Businesses based in remote areas such as Devon and Cornwall should get a fuel duty discount to offset eye-watering prices at the pumps, an MP has told ministers.
The call, by Westcountry MP George Eustice, came as the Government was faced mounting pressure to ditch a 3p-a-litre rise in fuel tax in the New Year.
Politicians from across the divide yesterday demanded ministers scrap the planned hike to help families and businesses struggling to fill their petrol tanks.
A backbench motion, debated yesterday and signed by more than 100 MPs, called on ministers to take firm action.
And MPs last night unanimously passed the motion calling on the Government to consider a "price stabilisation mechanism" to tackle rising fuel costs.
As MPs heard how rural areas are hardest hit by increases, Mr Eustice, Tory MP for Camborne and Redruth, proposed a remote areas "fuel duty rebate".
He said firms "specifically located in peripheral regions like Cornwall" should get a chunk of the tax back.
"I don't think it should be beyond the wit of man," Mr Eustice said in the Commons. "It could be a very powerful regional policy." Sarah Wollaston, Tory MP for Totnes, added there is a "compelling case" for Chancellor George Osborne to stop the 3p rise. She told colleagues a car is not a "luxury but an absolute necessity" in the countryside, and warned of the damage the hike would cause Westcountry industry.
Dr Wollaston cited the extra £24,000-a-year the rise will cost Ivybridge, Devon-based recycled tyre manufacturer Bandvulc, which uses more than 500,000 litres of fuel annually.
She told MPs: "It's just one example of a family-run manufacturing business producing local jobs with a sustainable product that wants to stay in Devon but knows it would make economic sense to relocate part of their businesses to Eastern Europe as part of the fuel duty rise."
But the motion was "watered down", critics claimed, compared to an e-petition signed by 100,000 people, which triggered the debate.
Halting January's 3p rise in petrol duty was not mentioned in the motion. Critics argued this explained why the Government did not insist Tory and Liberal Democrat MPs voted with the Government and against the motion.
But Former South West Minister Ben Bradshaw called for immediate action. The Labour MP for Exeter said: "Hard pressed motorists should not have to wait until January for nothing more than a freeze in duty.
"They should get 3p off a litre now. That is what Labour's proposal to reverse January's VAT hike would deliver. Cutting VAT also has the advantage of not just helping motorists but everyone and giving our stagnant economy the boost it so desperately needs."
Anne Marie Morris, Conservative MP for Newton Abbot, said the car is "often a necessity to get from A to B" in rural areas.
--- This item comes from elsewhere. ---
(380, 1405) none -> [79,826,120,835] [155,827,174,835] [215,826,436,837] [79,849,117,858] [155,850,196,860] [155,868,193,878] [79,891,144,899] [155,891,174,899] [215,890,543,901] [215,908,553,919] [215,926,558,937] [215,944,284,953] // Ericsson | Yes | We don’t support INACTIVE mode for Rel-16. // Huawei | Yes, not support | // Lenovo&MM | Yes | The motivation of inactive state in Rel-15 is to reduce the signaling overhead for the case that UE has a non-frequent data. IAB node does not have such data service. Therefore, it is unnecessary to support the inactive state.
Adding low-income workers, small businesses and families are struggling to fund the cost of £1.34-a litre for unleaded petrol, she said: "The Government has taken much needed action in this area, but I believe we need to go further. I would like to see planned increases in fuel taxation cancelled, the introduction of a price stabilisation mechanism and consideration given to introducing a rural rebate scheme in our more remote areas." The Government wants to trial plans for a 5p-a-litre fuel cut for remote areas on the Isles of Scilly, and many hope it will be rolled out to rural Devon and Cornwall if it proves successful.
Stephen Gilbert, Lib Dem MP for St Austell and Newquay, said: "For a rural community like Cornwall, the cost of fuel can act as a real barrier for people to get to work, access vital services and visit family and friends.
"The coalition has taken action, scrapping Labour's fuel duty escalator, cutting fuel duty and introducing a fair fuel stabiliser. But we do need to more to reduce the cost of motoring."
In an apparent olive branch, it was reported that Downing Street was considering scrapping the planned excise rise.
But Treasury minister David Gauke said the Government would have to press ahead with planned increases unless money could be found from other areas.
Mr Gauke said: "Of course we will listen to these concerns, but there isn't an easy answer to this, there isn't some great pot of money. We are going to have to take difficult decisions."